Likewise for the seborrhoica dermatitis, the baby cradle cap treatment would be more based on the dermatitis, and the baby cradle cap treatment would be best supervised by medical professionals, as gentle cleaners may not be suitable to remove the baby cradle cap.

Why do other sites talk of cradle cap as being just a singular condition?

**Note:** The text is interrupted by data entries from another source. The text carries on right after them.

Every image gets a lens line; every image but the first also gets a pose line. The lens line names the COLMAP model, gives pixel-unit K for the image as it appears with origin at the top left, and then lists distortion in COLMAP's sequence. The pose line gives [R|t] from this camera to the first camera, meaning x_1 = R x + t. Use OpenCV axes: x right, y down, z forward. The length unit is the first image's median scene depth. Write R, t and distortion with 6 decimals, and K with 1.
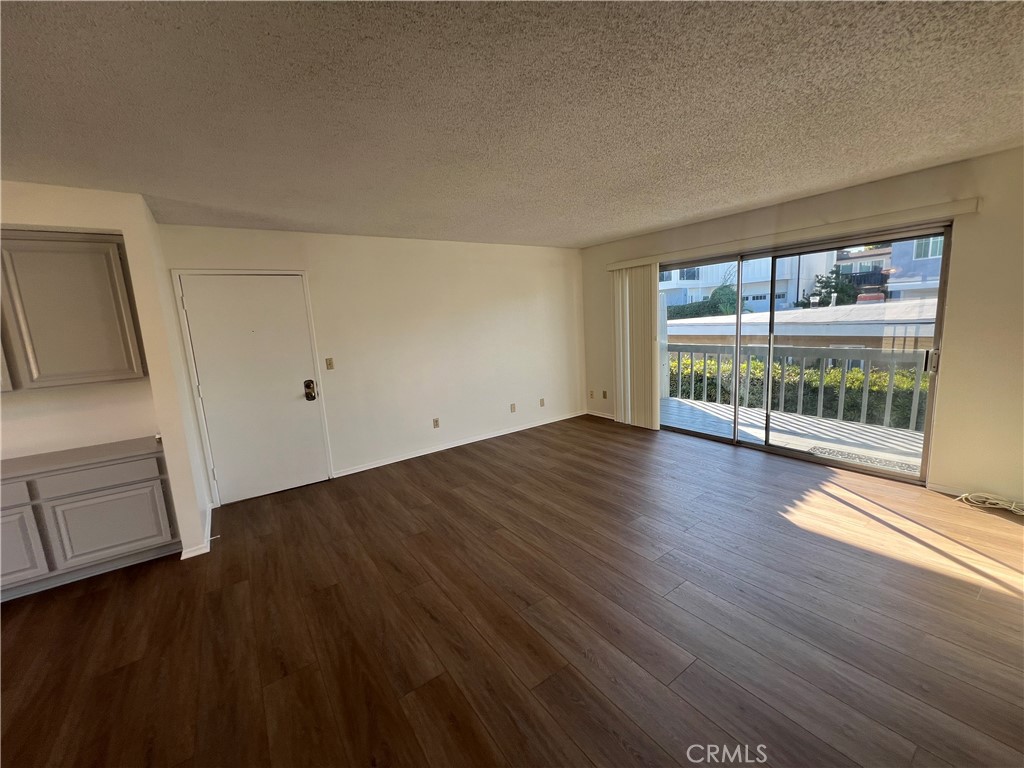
lens RADIAL K [[410.3, 0, 511.1], [0, 410.3, 383.5], [0, 0, 1]] dist [0.003505, -0.000862]
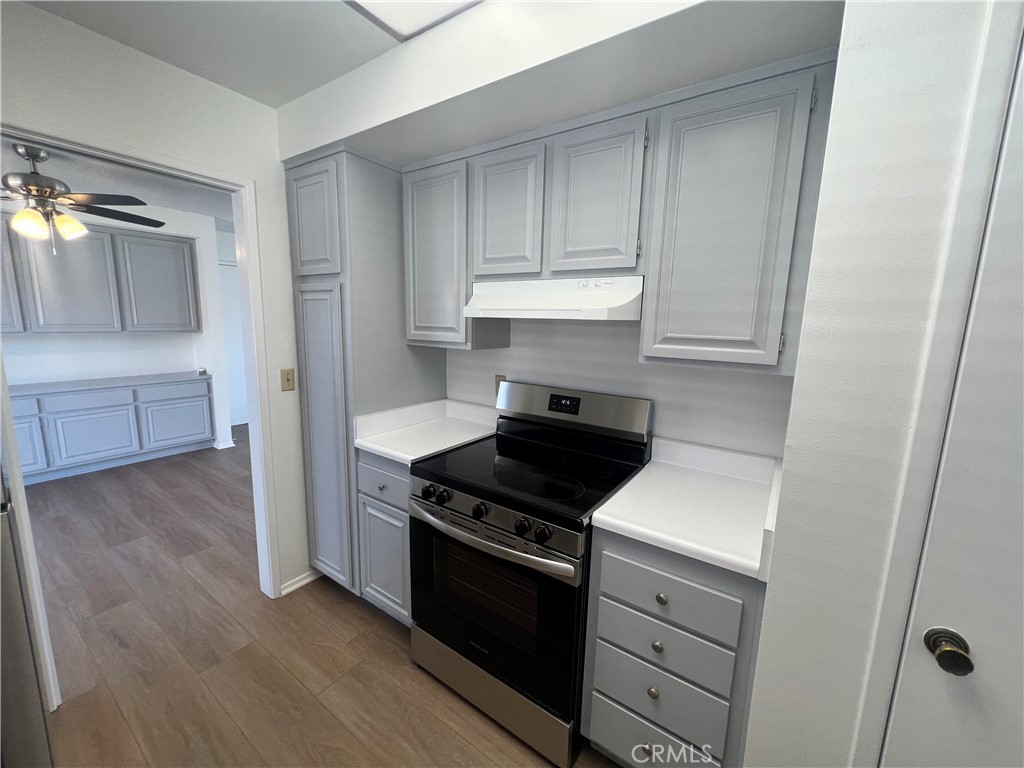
lens RADIAL K [[409.1, 0, 510.5], [0, 409.1, 384.4], [0, 0, 1]] dist [-0.000526, 0.001041]
pose [[0.933642, 0.029936, 0.356954, -0.341920], [-0.031146, 0.999512, -0.002359, 0.156834], [-0.356851, -0.008915, 0.934119, -0.870640]]
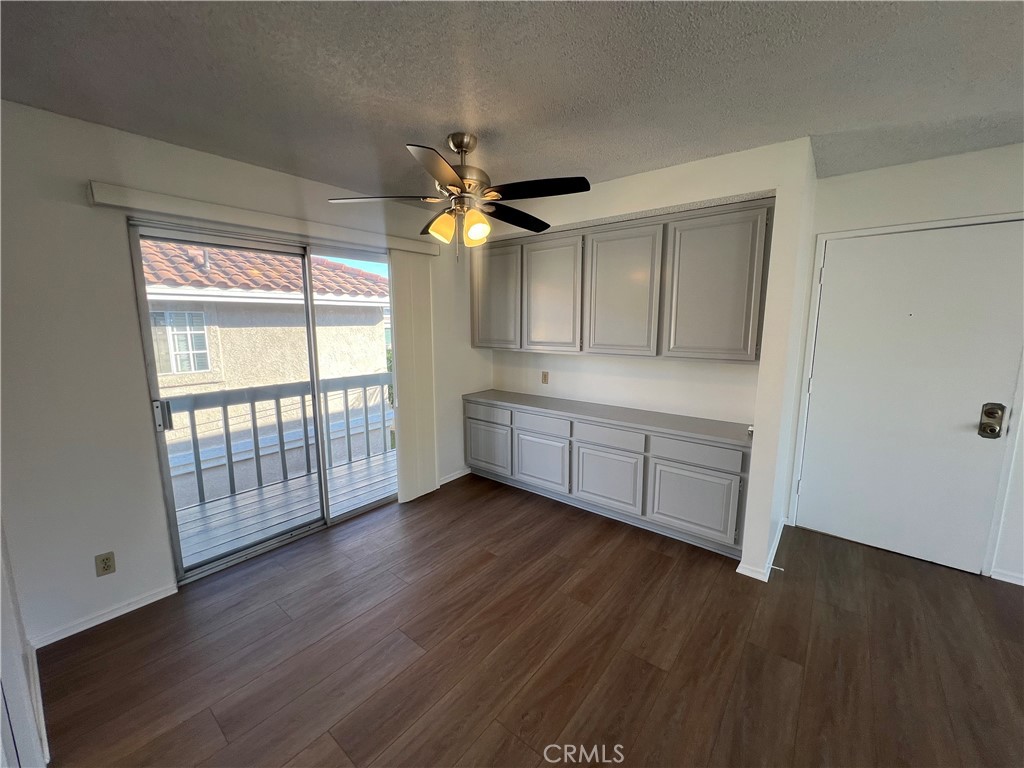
lens RADIAL K [[409.1, 0, 509.4], [0, 409.1, 380.8], [0, 0, 1]] dist [-0.000526, 0.001041]
pose [[0.271940, 0.200742, -0.941143, -0.202538], [-0.162812, 0.973499, 0.160599, -0.029346], [0.948441, 0.109556, 0.297417, 0.246192]]
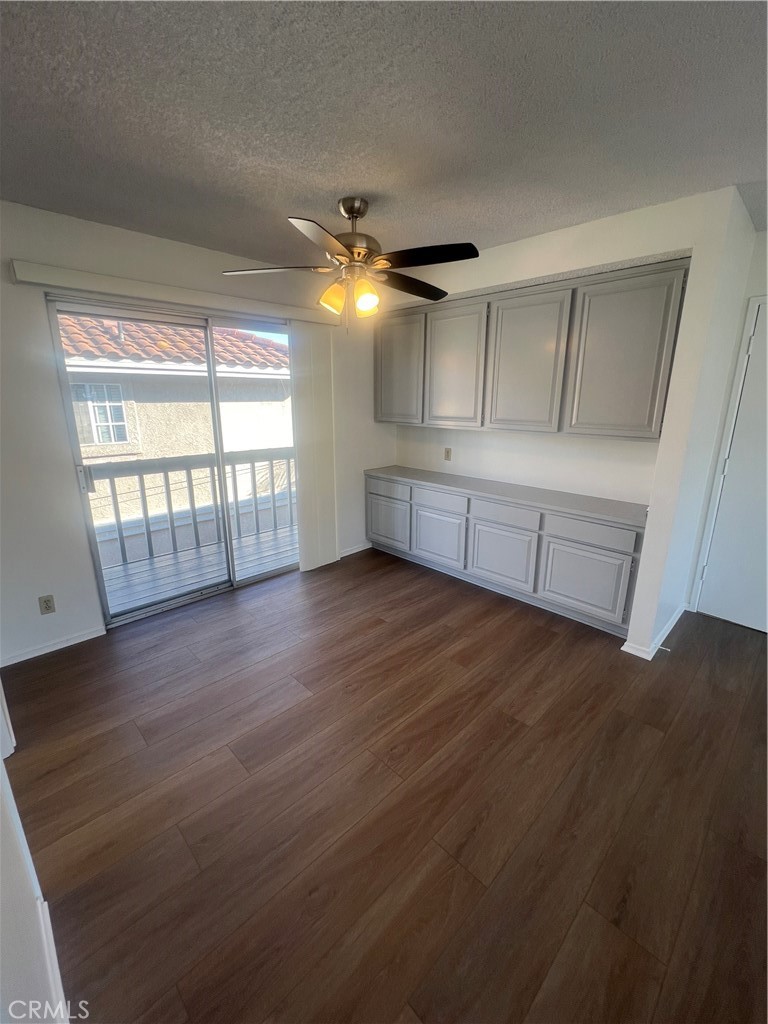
lens RADIAL K [[433.0, 0, 387.7], [0, 433.0, 506.8], [0, 0, 1]] dist [0.001630, -0.000658]
pose [[0.170144, 0.306445, -0.936559, -0.114076], [-0.165589, 0.945793, 0.279384, -0.039461], [0.971407, 0.107549, 0.211665, 0.293677]]
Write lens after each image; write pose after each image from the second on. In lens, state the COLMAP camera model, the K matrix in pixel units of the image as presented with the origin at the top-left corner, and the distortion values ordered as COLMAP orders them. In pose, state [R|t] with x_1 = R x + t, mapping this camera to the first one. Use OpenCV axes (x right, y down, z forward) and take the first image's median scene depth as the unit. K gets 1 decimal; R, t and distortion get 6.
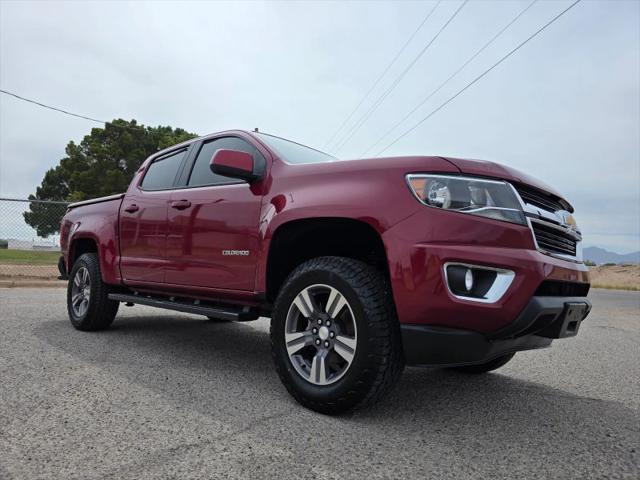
lens RADIAL K [[431.9, 0, 313.9], [0, 431.9, 243.1], [0, 0, 1]] dist [0.042762, -0.035741]
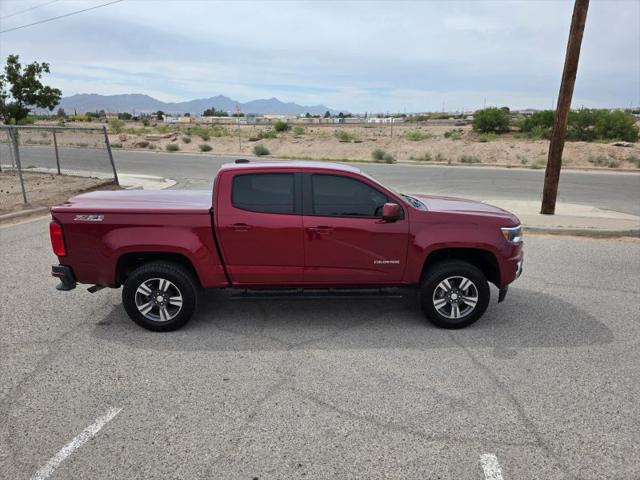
lens RADIAL K [[431.9, 0, 320.7], [0, 431.9, 255.0], [0, 0, 1]] dist [0.042762, -0.035741]
pose [[0.706558, -0.234081, 0.667818, -1.823830], [-0.019810, 0.936794, 0.349320, -0.722423], [-0.707377, -0.260044, 0.657263, 0.090305]]
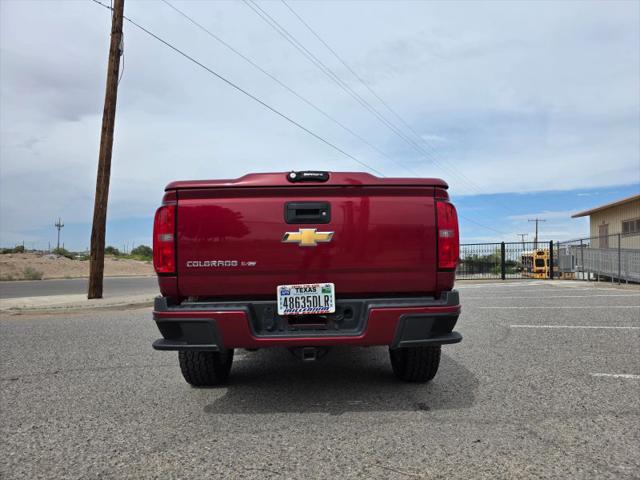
lens RADIAL K [[431.9, 0, 329.4], [0, 431.9, 239.4], [0, 0, 1]] dist [0.042762, -0.035741]
pose [[-0.711344, 0.005648, 0.702821, -1.863497], [-0.071868, 0.994142, -0.080729, 0.052462], [-0.699160, -0.107937, -0.706771, 3.281745]]
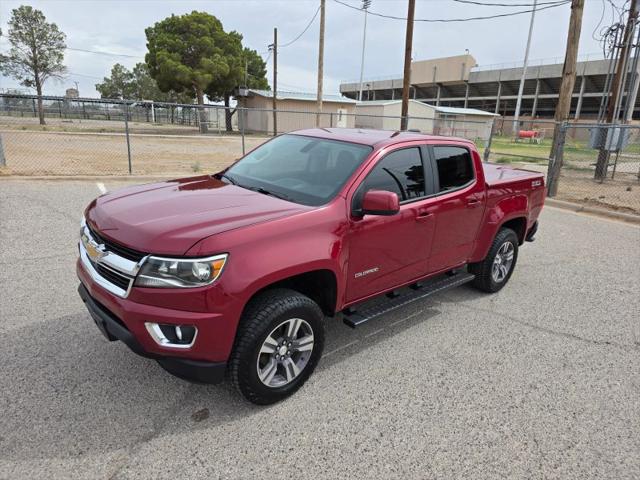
lens RADIAL K [[431.9, 0, 315.7], [0, 431.9, 247.2], [0, 0, 1]] dist [0.042762, -0.035741]
pose [[-0.063918, 0.248384, -0.966550, 1.726704], [0.007155, 0.968620, 0.248443, -0.357058], [0.997929, 0.008965, -0.063690, 1.693985]]
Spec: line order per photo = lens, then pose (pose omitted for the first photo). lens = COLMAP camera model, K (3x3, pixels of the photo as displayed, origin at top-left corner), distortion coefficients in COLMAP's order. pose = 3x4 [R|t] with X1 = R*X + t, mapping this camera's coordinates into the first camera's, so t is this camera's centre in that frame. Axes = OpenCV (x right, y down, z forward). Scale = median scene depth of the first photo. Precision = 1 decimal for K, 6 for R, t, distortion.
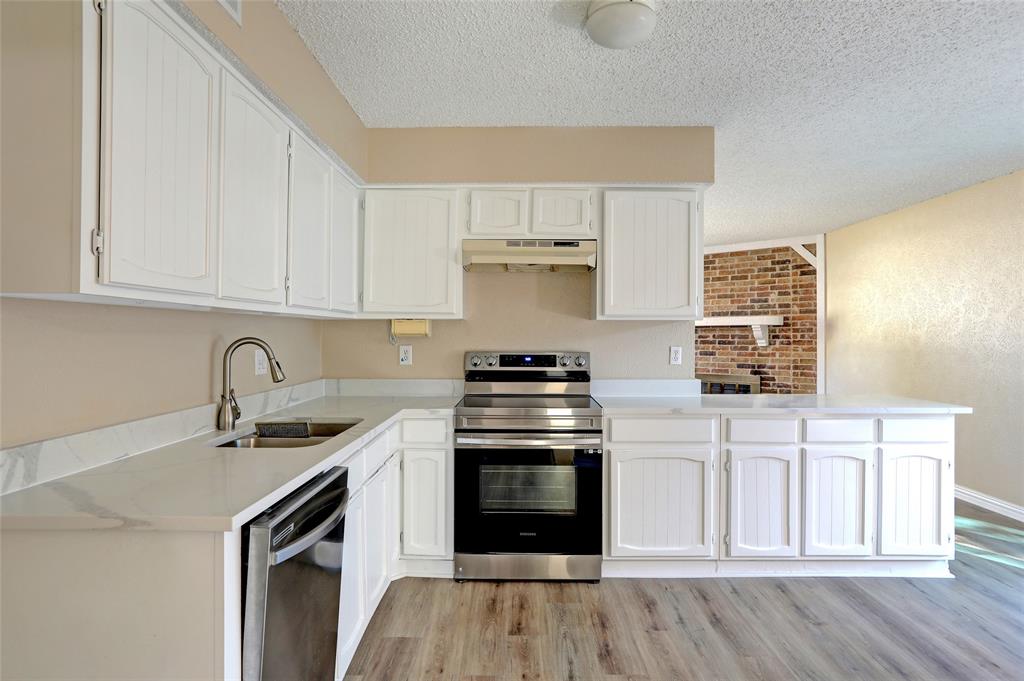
lens RADIAL K [[585.9, 0, 506.3], [0, 585.9, 335.0], [0, 0, 1]] dist [-0.072277, 0.049191]
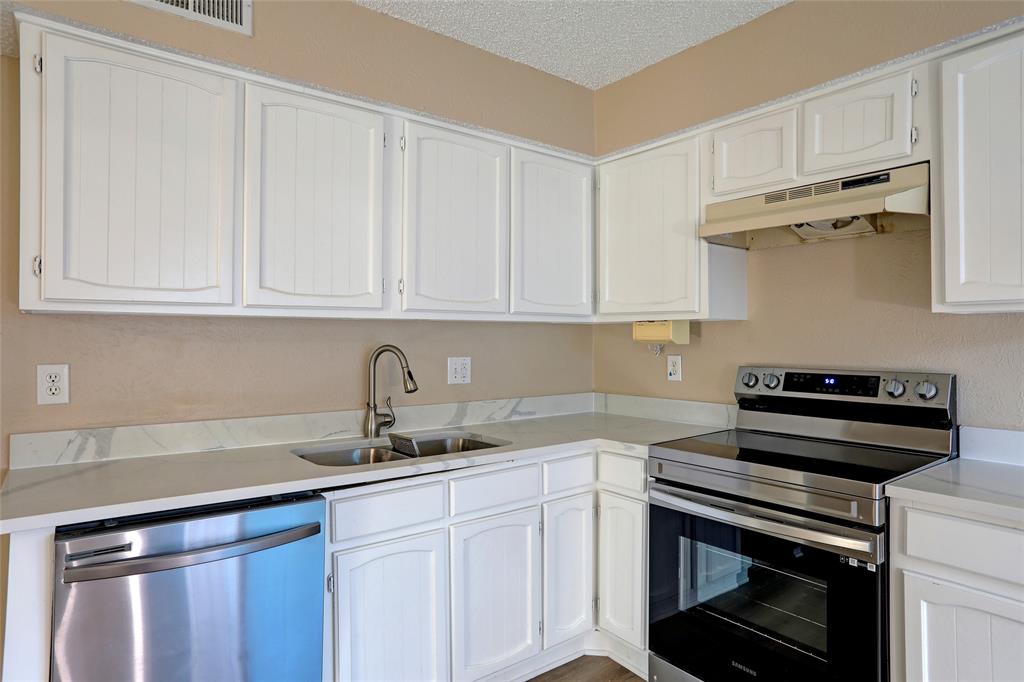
lens RADIAL K [[585.9, 0, 506.3], [0, 585.9, 335.5], [0, 0, 1]] dist [-0.072277, 0.049191]
pose [[0.626626, -0.008005, -0.779279, 0.317726], [0.000756, 0.999953, -0.009664, -0.001334], [0.779320, 0.005466, 0.626603, 0.384918]]
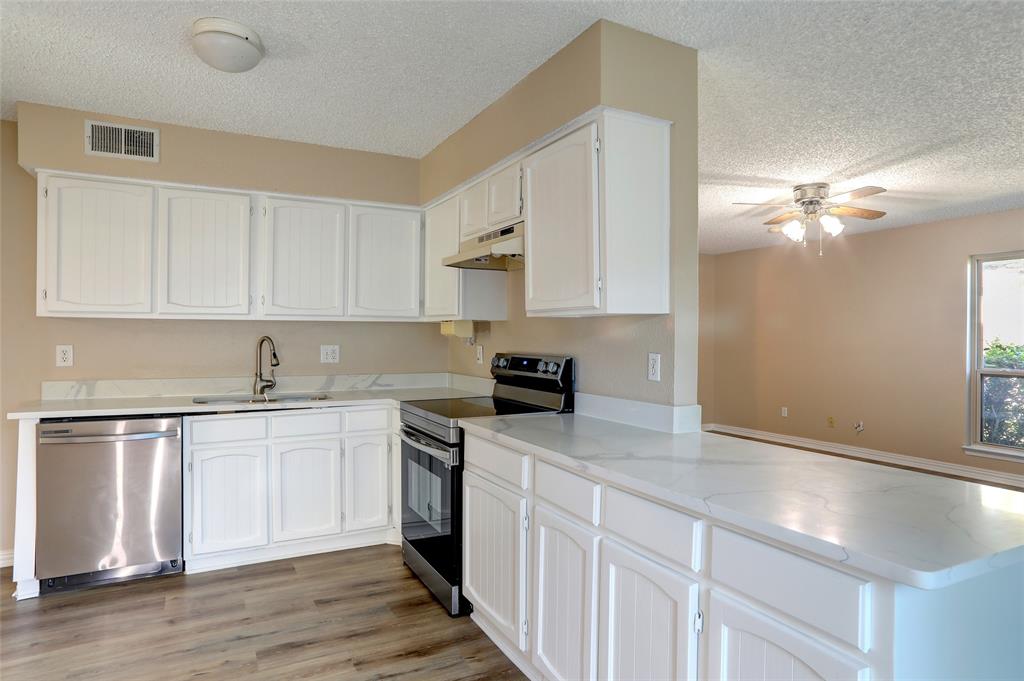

It's the theoretical orientation. I am using an older style of classification system that existed before the internet, whereas the other internet sites are using a different definition that sees cradle cap purely as a type of dermatitis. What's the point? Well, I believe the older classification system to be the better one. Does it alter how you would treat your baby? Possibly, as the classification system I use, I believe gives you more options, more understanding - but that is just my opinion in relation to cradle cap and it's treatment.

Cradle cap treatment

Baby cradle cap treatment in summary: What this page has taught you

So, at this point, you should be able to tell the various baby cradle caps, and realise that the baby cradle cap treatment will be based not just on the symptom of baby cradle cap, but the underlying diagnosis of the baby cradle cap.

Should the baby cradle cap have redness about it, suggesting dermatitis or eczema, medical professionals should be consulted to prevent the condition possibly worsening.